* _PROBLEMS TO SOLVE_
• a. Answer these questions about the article on protecting girls from violence:
(i) What is the title of the recently released UNICEF report?
(ii) According to UNICEF, how many girls have experienced sexual violence?
(iii) From what year is the UNICEF Child Protection Strategy that the article mentions?
• b. Pick up the article on protecting girls from violence after its last sentence and write what comes next.

* _EXCERPT TO READ_
____
Protecting girls from violence must take priority

Article Date

17 September 2014

Article Author

Stella Mukasa

Media Contact

Anne McPherson

Vice President, Global Communications email [email protected]

Sexual and other forms of physical violence occur everywhere in the world.  And everywhere in the world – whether committed by American football stars in high-end hotels or in the shadows of a rural village in India – it disproportionately affects women and girls, who are especially vulnerable. The recently released UNICEF report, ‘Hidden in Plain Sight’, presents alarming statistics that show just how hard hit the latter group is.

UNICEF reports that 1 in 10 girls have experienced sexual violence and nearly one quarter of girls have faced physical violence during their lifetimes.  Despite limited research on boys’ exposure to violence, data suggest that they are often victims of violence as well. Additionally, the report notes that nearly half of girls and the majority of boys who experience violence do not seek help to end it.

Girls’ high levels of vulnerability to sexual violence represent a wider spectrum of potential related risks including child marriage, school drop-out, risky abortions, and sexually transmitted diseases, including HIV and AIDS, all of which ultimately threaten to reverse the investments being made to advance the status of women and girls.

The unsettling findings detailed in ‘Hidden in Plain Sight’ come at a critical time in the global policy arena. As the international community prepares to establish its Sustainable Development Goals (SDGs) and post-2015 development agenda, this report presents data that impress the urgency of headlining the elimination of violence against children, with a strong focus on sexual violence.

The search for policy and programmatic solutions to reverse the trends presented in this report is also imperative. Yet, relatively little is known on what works to effectively stem sexual violence against children. In order to inform wide-scale policy and programming, independent and reliable evidence is required on the effectiveness of the noteworthy strategies presented in UNICEF’s 2008 Child Protection Strategy as well as other commendable strategies by governments, civil society, and community-based organizations around the world.
____
[Saved data entries]
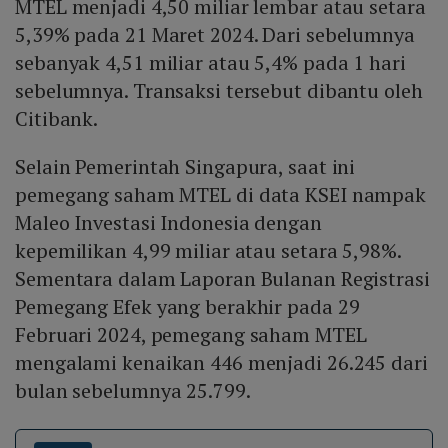
MTEL menjadi 4,50 miliar lembar atau setara
5,39% pada 21 Maret 2024. Dari sebelumnya
sebanyak 4,51 miliar atau 5,4% pada 1 hari
sebelumnya. Transaksi tersebut dibantu oleh
Citibank.
Selain Pemerintah Singapura, saat ini
pemegang saham MTEL di data KSEI nampak
Maleo Investasi Indonesia dengan
kepemilikan 4,99 miliar atau setara 5,98%.
Sementara dalam Laporan Bulanan Registrasi
Pemegang Efek yang berakhir pada 29
Februari 2024, pemegang saham MTEL
mengalami kenaikan 446 menjadi 26.245 dari
bulan sebelumnya 25.799.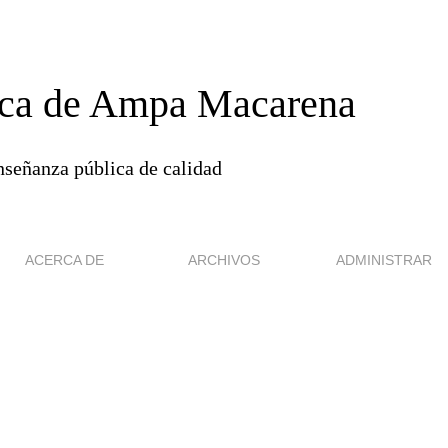
ca de Ampa Macarena
nseñanza pública de calidad
ACERCA DE
ARCHIVOS
ADMINISTRAR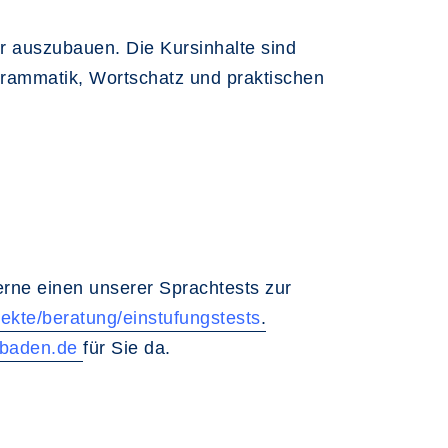
er auszubauen. Die Kursinhalte sind
rammatik, Wortschatz und praktischen
rne einen unserer Sprachtests zur
ekte/beratung/einstufungstests
.
baden.de
für Sie da.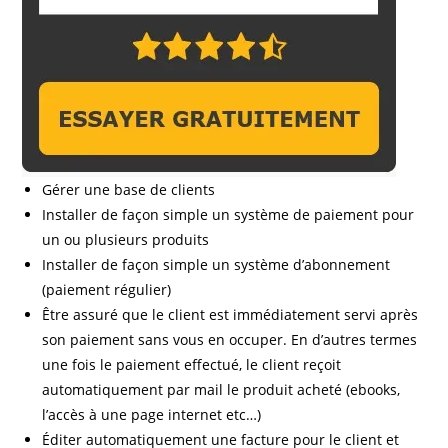
Gérer une base de clients
Installer de façon simple un système de paiement pour
un ou plusieurs produits
Installer de façon simple un système d’abonnement
(paiement régulier)
Être assuré que le client est immédiatement servi après
son paiement sans vous en occuper. En d’autres termes
une fois le paiement effectué, le client reçoit
automatiquement par mail le produit acheté (ebooks,
l’accès à une page internet etc…)
Éditer automatiquement une facture pour le client et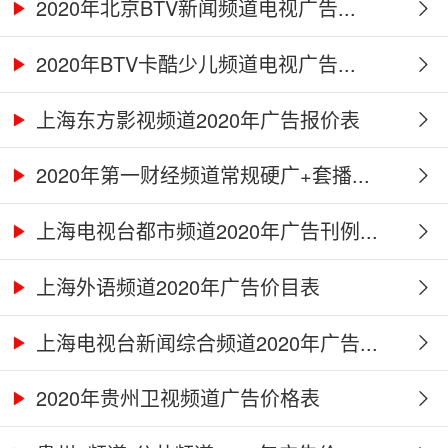
2020年北京BTV新闻频道电视广告...
2020年BTV卡酷少儿频道电视广告...
上海东方影视频道2020年广告报价表
2020年第一财经频道常规硬广+套播...
上海电视台都市频道2020年广告刊例...
上海外语频道2020年广告价目表
上海电视台新闻综合频道2020年广告...
2020年贵州卫视频道广告价格表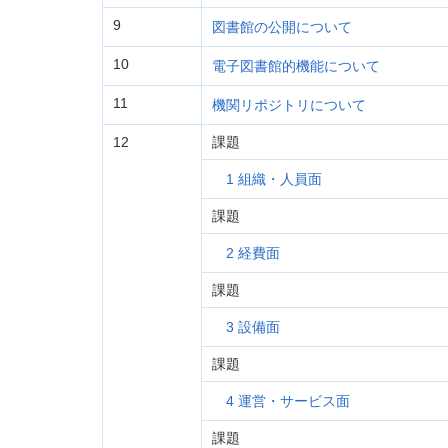
9
図書館の公開について
10
電子図書館的機能について
11
機関リポジトリについて
12
課題
1 組織・人員面
課題
2 経費面
課題
3 設備面
課題
4 運営・サービス面
課題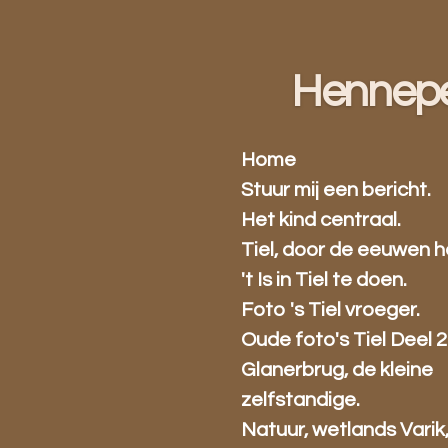
Ga
direct
naar
Hennep
de
hoofdinhoud
Home
Stuur mij een bericht.
Het kind centraal.
Tiel, door de eeuwen h
't Is in Tiel te doen.
Foto 's Tiel vroeger.
Oude foto's Tiel Deel 2
Glanerbrug, de kleine
zelfstandige.
Natuur, wetlands Varik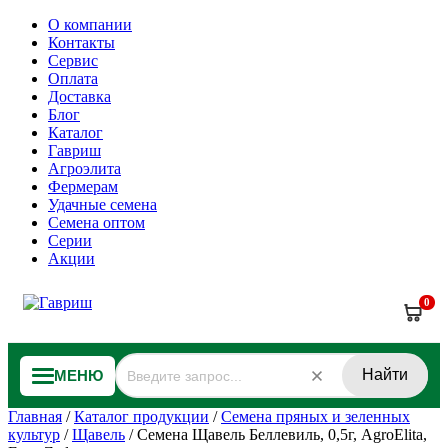
О компании
Контакты
Сервис
Оплата
Доставка
Блог
Каталог
Гавриш
Агроэлита
Фермерам
Удачные семена
Семена оптом
Серии
Акции
0
Найти
МЕНЮ
Главная
/
Каталог продукции
/
Семена пряных и зеленных
культур
/
Щавель
/
Семена Щавель Беллевиль, 0,5г, AgroElita,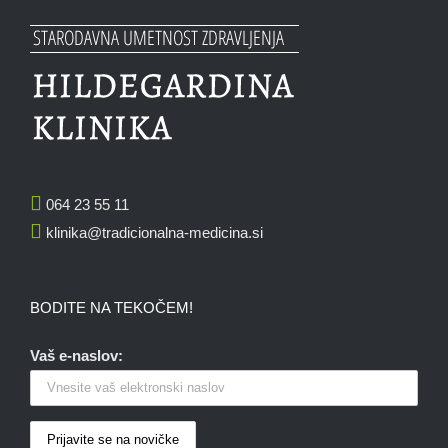
064 23 55 11
klinika@tradicionalna-medicina.si
BODITE NA TEKOČEM!
Vaš e-naslov: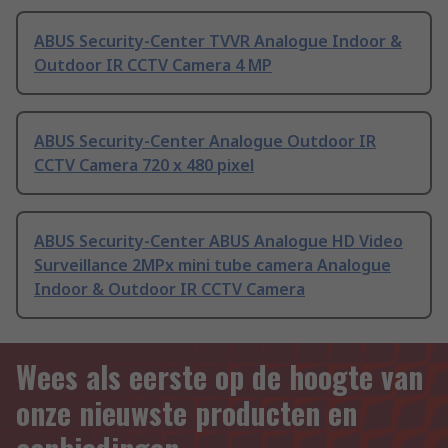
ABUS Security-Center TVVR Analogue Indoor &
Outdoor IR CCTV Camera 4 MP
ABUS Security-Center Analogue Outdoor IR
CCTV Camera 720 x 480 pixel
ABUS Security-Center ABUS Analogue HD Video
Surveillance 2MPx mini tube camera Analogue
Indoor & Outdoor IR CCTV Camera
Wees als eerste op de hoogte van
onze nieuwste producten en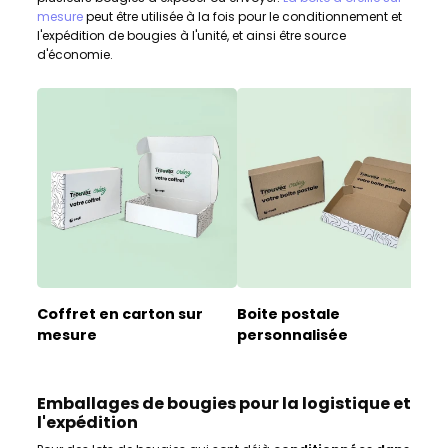
mesure
peut être utilisée à la fois pour le conditionnement et
l'expédition de bougies à l'unité, et ainsi être source
d'économie.
Coffret en carton sur
Boite postale
O
mesure
personnalisée
Emballages de bougies pour la logistique et
l'expédition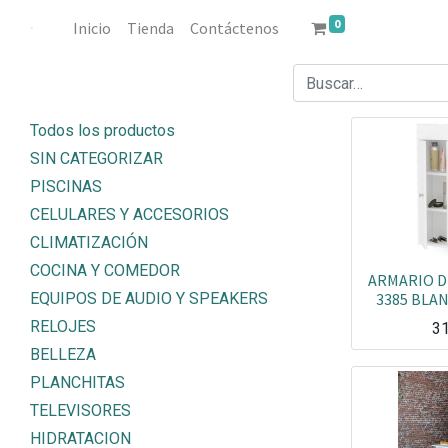
0
Inicio
Tienda
Contáctenos
Todos los productos
SIN CATEGORIZAR
PISCINAS
CELULARES Y ACCESORIOS
CLIMATIZACIÓN
COCINA Y COMEDOR
ARMARIO D
EQUIPOS DE AUDIO Y SPEAKERS
3385 BLA
RELOJES
3
BELLEZA
PLANCHITAS
TELEVISORES
HIDRATACION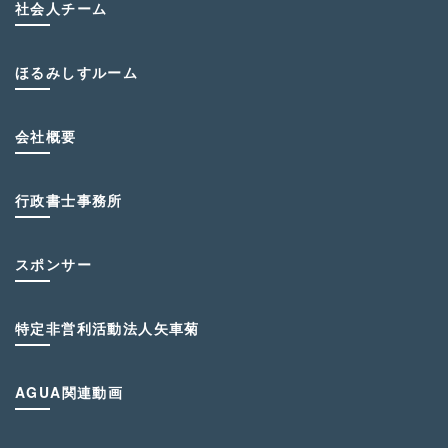
社会人チーム
ほるみしすルーム
会社概要
行政書士事務所
スポンサー
特定非営利活動法人矢車菊
AGUA関連動画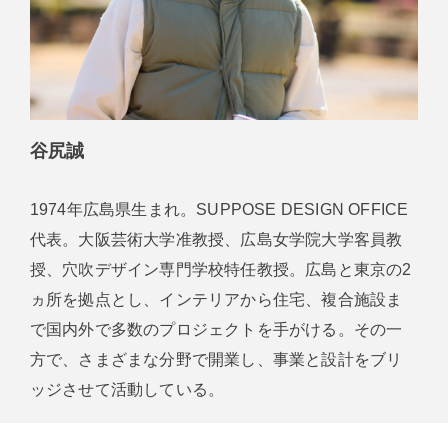
谷尻誠
1974年広島県生まれ。SUPPOSE DESIGN OFFICE
代表。大阪芸術大学准教授、広島女学院大学客員教
授、穴吹デザイン専門学校特任教授。広島と東京の2
ヵ所を拠点とし、インテリアから住宅、複合施設ま
で国内外で多数のプロジェクトを手がける。その一
方で、さまざまな分野で開業し、事業と設計をブリ
ッジさせて活動している。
____
* _PER-TASK ANSWERS_
• a.
(i) 'Hidden in Plain Sight'
(ii) 1 in 10 girls
(iii) 2008

• b.
Through the Gender Equity Movement in Schools (GEMS) program, The International Center for Research on Women is exploring the potential for school-based curriculums to encourage equal relationships between girls and boys, examine social norms, address violence as well as looking at how to intervene to prevent violence. Following the success of the program’s pilot phase, GEMS expanded to Goa, Kota and 250 public schools in Mumbai. The success of the program in Mumbai has also led the Maharashtra state government to integrate components of GEMS into nearly 25,000 schools. Currently, ICRW and local partners are conducting a randomized controlled trial of this program across three Asian countries.

National conversations about violence against women and children provide the opportunity for an urgent call to action for adequate domestic and international policies that help victims of violence and help address its causes.  UNICEF’s findings, as well as evidence generated by ICRW that suggest that multi-pronged approaches to eliminating violence against children can enjoy successes, offer the global community a valuable opportunity to invest in eliminating violence against children and hopefully create a new generation that will continue to live their lives violence free.